A pragmatist might view the foregoing situation as follows: I may not be certain that the logic is 100% rigorous, but it leads to the correct conclusion, so maybe the model could be useful despite its obvious limitations.

[orgopete]

Thus, the "volume" (probability density) that electrons occupy in F- is considerably smaller than that in I-. As a result, I- possesses a lower charge-per-unit-volume ("charge density") than F-.

A pragmatist might view the foregoing situation as follows: I may not be certain that the logic is 100% rigorous, but it leads to the correct conclusion, so maybe the model could be useful despite its obvious limitations.

Let's check. The bond length of HF is 92 pm and HI, 160 pm. The volume of a sphere is 4/3*pi*r^3. HF has 10 electrons, HI 54. What is the volume per electron? I find them to be quite similar.

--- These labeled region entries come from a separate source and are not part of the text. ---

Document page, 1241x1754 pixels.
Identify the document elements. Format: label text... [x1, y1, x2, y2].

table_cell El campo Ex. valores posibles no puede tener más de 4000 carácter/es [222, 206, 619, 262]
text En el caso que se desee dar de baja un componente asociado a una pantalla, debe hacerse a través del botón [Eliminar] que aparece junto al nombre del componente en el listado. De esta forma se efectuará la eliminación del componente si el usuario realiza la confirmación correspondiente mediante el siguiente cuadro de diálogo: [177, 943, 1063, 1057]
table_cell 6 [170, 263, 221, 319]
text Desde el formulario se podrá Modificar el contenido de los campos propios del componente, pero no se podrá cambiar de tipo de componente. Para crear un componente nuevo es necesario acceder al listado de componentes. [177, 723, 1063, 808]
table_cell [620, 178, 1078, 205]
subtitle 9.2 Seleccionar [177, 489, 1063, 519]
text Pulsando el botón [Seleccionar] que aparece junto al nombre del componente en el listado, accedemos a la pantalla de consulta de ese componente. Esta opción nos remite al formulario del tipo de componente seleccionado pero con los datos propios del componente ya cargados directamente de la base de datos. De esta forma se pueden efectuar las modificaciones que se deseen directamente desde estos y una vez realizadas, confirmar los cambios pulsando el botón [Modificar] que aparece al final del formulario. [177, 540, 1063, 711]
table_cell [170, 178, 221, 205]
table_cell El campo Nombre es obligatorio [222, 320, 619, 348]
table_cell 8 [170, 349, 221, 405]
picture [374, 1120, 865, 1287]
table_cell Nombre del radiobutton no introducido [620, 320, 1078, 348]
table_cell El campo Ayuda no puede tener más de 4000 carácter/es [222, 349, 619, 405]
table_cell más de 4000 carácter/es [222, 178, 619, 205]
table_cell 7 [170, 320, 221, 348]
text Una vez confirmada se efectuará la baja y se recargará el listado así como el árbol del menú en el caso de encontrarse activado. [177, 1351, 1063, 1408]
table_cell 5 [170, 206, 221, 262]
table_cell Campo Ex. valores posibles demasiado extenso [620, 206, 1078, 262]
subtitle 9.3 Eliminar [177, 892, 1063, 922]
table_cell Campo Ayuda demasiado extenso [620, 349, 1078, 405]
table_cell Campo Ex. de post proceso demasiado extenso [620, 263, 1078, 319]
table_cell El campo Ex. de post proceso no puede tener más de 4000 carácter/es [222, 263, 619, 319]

I never liked this kind of argument. If one were measuring electron distribution in this way, how does one explain ammonia is more basic than fluoride. It does not seem to be net charge. The local charge of a pair of electrons is minus two.

Now, calculate the repulsive force between a proton and its nucleus. The force is Q1*Q2/r^2. An iodine nucleus is nearly twice as repulsive compared to HF. I am more convinced this is an inverse square property. I also like the consistency with the bond lengths of CH4, NH3, H2O, and HF. HF has the greatest charge, shortest bond, and is most acidic.